Uoc was the firstborn in a family of four siblings. Due to family circumstances, he was only able to finish 8th grade before quitting to help his family at the farm. Later he found work at a local industrial complex.

“I feel sorry for my son, who had to work so hard from such a young age. Now I have only wish: that authorities help to bring his body home.”

Nguyen Van Cuong, 54, has spent the past two months waiting for news from his son, 31-year-old Nguyen Van Uoc. Photo by VnExpress/Nguyen Hai

Nguyen Van Cuong, 54, had spent the last two months waiting for news from his son, 31-year-old Nguyen Van Uoc. Photo by VnExpress/Nguyen Hai

In the same district, Chu Thanh Cao’s parents have already lit incense at the family altar for their son, 39-year-old Chu Van Cuong. Cuong is another one of the four Vietnamese who went missing in the U.K. last month and is suspected to have perished in the fire.

“We have sent DNA samples to U.K. authorities for verification,” a relative said, adding that Cuong had been in the U.K. since 2019.

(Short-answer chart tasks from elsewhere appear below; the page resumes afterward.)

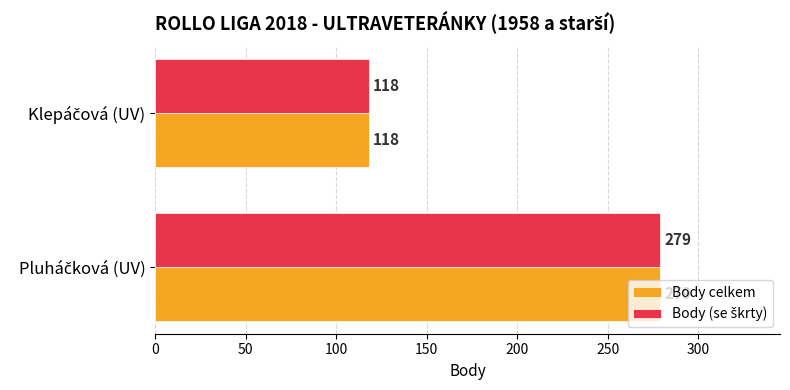

What is the maximum value for Body celkem?

279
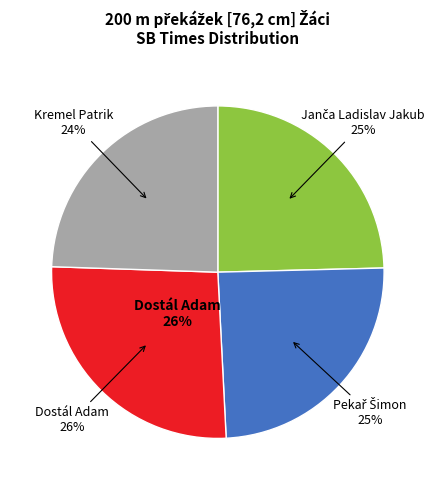

How many segments does this pie chart have?

4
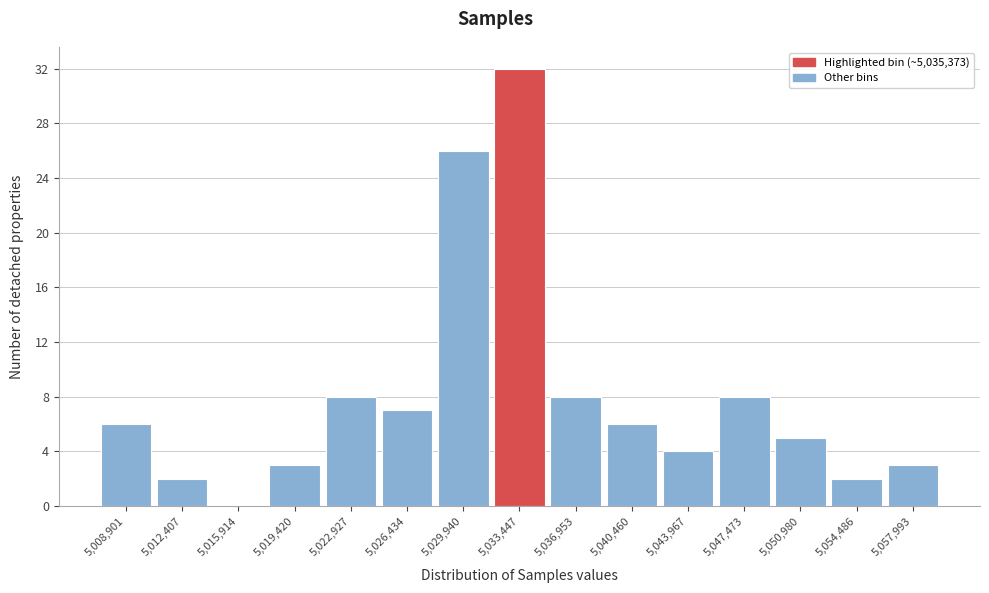

Reading left to right, transcribe all the data shown in this chart.

5,008,901=6	5,012,407=2	5,015,914=0	5,019,420=3	5,022,927=8	5,026,434=7	5,029,940=26	5,033,447=32	5,036,953=8	5,040,460=6	5,043,967=4	5,047,473=8	5,050,980=5	5,054,486=2	5,057,993=3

A Dien Chau District official said the administration was aware that one of their residents has died in a fire in the U.K.

“When we get the official announcements from authorities, the district will offer our condolences and support to his family.”

Two other families in Nghe An’s Yen Thanh District also have missing members suspected to have been in the Oldham mill at the time of the fire.

The fire at the Bismark House mill in Oldham broke out early in the morning on May 7 and took four days to extinguish. The police believed then that there was no one inside.

It was only on July 21, after local police received a call saying four Vietnamese nationals were missing and might have been caught in the fire, that a search was launched.

The four missing persons were identified as: Chu Van Cuong, 39; Nguyen Van Uoc, 31; Nguyen Van Duong, 29; and Le Thanh Nam, 21.

Demolition workers have so far found three bodies at the mill. The first one was found on July 23, and the others on July 27 and August 4, U.K. media reported.

Details of the Vietnamese’s work in the U.K. and their legal status are not clear.